Tuesday, December 14, 2010

Changing Relationships

       Cultivating a compassionate and fearless heart does not mean all our relationships will magically work out happily ever after. A man may develop compassion and fearlessness and still decide to file for divorce or set firm boundaries with family members and coworkers or still never hear from an estranged child again. Awakening is not a mystical cure-all or a twelve step program that promises to repair every broken relationship. Awakening to the fact that all things end, including all personal relationships, deepens our ability to feel compassion for and connectedness with those who experience and fear such losses, including ourselves. But awakening is not a switch that flips and turns a relationship from dysfunctional to happy in an instant. Sometimes the compassion and fearlessness discovered within the heart directs us to the decision that what is truly best is ending or distancing certain relationships.

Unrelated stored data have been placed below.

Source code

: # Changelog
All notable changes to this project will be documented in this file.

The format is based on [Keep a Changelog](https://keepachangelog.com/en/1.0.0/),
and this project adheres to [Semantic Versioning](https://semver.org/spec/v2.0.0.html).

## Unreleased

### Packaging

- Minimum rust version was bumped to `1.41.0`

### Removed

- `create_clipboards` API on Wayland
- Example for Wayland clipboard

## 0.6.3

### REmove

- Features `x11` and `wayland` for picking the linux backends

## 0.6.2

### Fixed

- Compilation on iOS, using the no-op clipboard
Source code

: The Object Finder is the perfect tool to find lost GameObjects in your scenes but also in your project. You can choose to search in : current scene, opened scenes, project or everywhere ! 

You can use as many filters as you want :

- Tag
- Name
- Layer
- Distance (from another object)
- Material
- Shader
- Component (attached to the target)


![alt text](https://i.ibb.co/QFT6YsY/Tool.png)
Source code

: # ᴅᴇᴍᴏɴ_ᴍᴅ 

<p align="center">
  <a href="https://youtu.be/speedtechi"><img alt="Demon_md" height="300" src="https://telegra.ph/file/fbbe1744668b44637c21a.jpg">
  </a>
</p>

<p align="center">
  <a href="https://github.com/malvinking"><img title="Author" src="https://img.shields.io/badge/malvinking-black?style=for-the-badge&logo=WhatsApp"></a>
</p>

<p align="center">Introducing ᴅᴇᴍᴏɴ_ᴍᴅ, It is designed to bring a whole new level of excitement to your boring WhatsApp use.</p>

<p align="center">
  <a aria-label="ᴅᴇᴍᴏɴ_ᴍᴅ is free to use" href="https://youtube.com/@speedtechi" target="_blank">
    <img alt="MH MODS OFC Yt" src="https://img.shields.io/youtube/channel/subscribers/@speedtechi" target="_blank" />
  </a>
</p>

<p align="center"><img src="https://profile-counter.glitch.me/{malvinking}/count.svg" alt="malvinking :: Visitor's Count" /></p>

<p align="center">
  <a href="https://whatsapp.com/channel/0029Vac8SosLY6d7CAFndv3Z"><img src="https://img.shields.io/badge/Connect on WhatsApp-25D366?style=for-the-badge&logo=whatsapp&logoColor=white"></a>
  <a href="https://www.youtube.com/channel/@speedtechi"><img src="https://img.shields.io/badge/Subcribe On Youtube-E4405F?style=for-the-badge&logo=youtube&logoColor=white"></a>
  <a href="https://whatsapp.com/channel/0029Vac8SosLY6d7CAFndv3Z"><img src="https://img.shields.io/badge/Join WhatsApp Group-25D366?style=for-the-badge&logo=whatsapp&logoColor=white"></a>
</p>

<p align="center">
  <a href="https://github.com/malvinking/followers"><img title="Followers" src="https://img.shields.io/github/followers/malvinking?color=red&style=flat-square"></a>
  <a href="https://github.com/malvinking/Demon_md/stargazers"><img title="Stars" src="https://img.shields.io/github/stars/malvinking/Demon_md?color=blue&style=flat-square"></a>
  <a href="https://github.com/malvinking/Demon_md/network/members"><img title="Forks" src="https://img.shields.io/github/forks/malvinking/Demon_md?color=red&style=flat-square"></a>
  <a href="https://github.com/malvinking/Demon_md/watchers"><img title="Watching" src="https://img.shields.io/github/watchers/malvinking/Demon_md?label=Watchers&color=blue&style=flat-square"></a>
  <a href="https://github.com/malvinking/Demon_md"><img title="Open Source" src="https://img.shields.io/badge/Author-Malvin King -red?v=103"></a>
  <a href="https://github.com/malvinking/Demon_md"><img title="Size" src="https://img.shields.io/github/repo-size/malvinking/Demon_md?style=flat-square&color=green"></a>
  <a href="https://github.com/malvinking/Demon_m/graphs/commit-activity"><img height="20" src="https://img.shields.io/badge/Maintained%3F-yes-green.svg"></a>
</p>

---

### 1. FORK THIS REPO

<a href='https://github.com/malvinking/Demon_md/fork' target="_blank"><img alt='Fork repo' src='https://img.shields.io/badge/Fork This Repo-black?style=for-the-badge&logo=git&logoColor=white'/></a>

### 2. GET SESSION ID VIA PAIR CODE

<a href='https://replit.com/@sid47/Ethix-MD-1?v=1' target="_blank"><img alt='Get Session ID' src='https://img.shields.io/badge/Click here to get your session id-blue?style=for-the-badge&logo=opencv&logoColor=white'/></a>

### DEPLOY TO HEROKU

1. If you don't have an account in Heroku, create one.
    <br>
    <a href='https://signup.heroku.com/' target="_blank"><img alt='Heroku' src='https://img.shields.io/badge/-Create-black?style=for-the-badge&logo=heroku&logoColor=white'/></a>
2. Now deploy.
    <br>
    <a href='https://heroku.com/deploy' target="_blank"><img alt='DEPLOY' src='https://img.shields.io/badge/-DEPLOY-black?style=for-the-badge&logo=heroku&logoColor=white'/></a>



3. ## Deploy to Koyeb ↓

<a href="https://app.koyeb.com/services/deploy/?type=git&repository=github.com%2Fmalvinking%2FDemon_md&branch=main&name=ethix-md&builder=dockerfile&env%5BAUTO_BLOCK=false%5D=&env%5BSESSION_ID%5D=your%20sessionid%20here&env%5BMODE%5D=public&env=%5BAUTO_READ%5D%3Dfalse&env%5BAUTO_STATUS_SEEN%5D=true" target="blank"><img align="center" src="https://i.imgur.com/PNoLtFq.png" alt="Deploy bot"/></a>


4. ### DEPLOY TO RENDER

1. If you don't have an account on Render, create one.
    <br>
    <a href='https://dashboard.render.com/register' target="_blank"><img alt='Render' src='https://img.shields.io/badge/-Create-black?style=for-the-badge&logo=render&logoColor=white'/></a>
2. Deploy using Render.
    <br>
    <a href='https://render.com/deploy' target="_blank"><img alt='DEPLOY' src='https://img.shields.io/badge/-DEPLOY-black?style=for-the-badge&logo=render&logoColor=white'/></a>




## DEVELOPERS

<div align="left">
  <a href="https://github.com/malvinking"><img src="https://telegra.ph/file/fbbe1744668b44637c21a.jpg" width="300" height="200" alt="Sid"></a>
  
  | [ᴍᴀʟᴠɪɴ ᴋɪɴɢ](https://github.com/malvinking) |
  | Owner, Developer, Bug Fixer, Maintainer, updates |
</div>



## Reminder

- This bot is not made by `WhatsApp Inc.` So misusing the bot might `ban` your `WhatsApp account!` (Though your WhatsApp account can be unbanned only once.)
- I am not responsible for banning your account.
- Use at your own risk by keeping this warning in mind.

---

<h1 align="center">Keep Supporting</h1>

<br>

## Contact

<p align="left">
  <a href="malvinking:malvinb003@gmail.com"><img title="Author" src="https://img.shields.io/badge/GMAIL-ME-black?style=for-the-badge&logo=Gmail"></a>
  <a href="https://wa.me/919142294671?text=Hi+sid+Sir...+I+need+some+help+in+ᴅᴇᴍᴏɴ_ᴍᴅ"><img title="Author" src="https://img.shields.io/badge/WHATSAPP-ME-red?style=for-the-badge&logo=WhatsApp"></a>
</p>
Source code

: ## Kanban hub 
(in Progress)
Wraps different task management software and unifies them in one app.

       A man may develop compassion and find new space to develop a fresh and new relationship with his spouse or partner. A man may feel compassion for himself and his spouse but realize that romance and attraction will not follow because they have become or always were incompatible people. He may see in practice the fact that all things, all relationships, emotions, and individuals end. The awakened heart may see that the marriage or relationship itself is a form of grasping meant to create an illusion of permanence and solidity to stave off our fear of the unknown. As fearlessness develops through staying with the groundless, raw, and challenging elements of our hearts, the unknown becomes less and less threatening. As the unknown becomes less threatening, those relationships and attachments we have built up against the unknown come into clearer and clearer view. As we see more clearly, some relationships will remain and some will pass, but all will change.
       The end of a relationship is not a failure, just as the continuance of a relationship is not a success. Notions of success and failure are still the delusions of a heart that insists relationships are permanent or eternal. We can develop a compassionate heart for all people, but nothing requires us to develop a romantic or sexual attraction to all people. We can develop compassion, but nothing requires us to endure abuse or indulge co-dependency based anxieties. We can develop compassion and find that some relationships simply do not and will not function in their past or current forms.
       As relationships change, stay with the feelings that arise within you. You may feel anxiety about facing the unknown without a partner, or anxiety about facing the unknown with your partner as the relationship takes new form. You may feel blame surge within you, elevating yourself into the righteous position and pointing at her or him for not being someone or something different. You may feel an empty space where you expected romantic love to be, or you may find new passion as old storylines of anger and blame fade away. As with all other exercises of staying with the raw emotions, get to know the shape of these feelings and follow them down into the darkest places that scare and disturb you. Face them, let them rise and fall as neither good nor bad, and let them be, then act with the increasing compassion and clarity that you find in all of your relationships.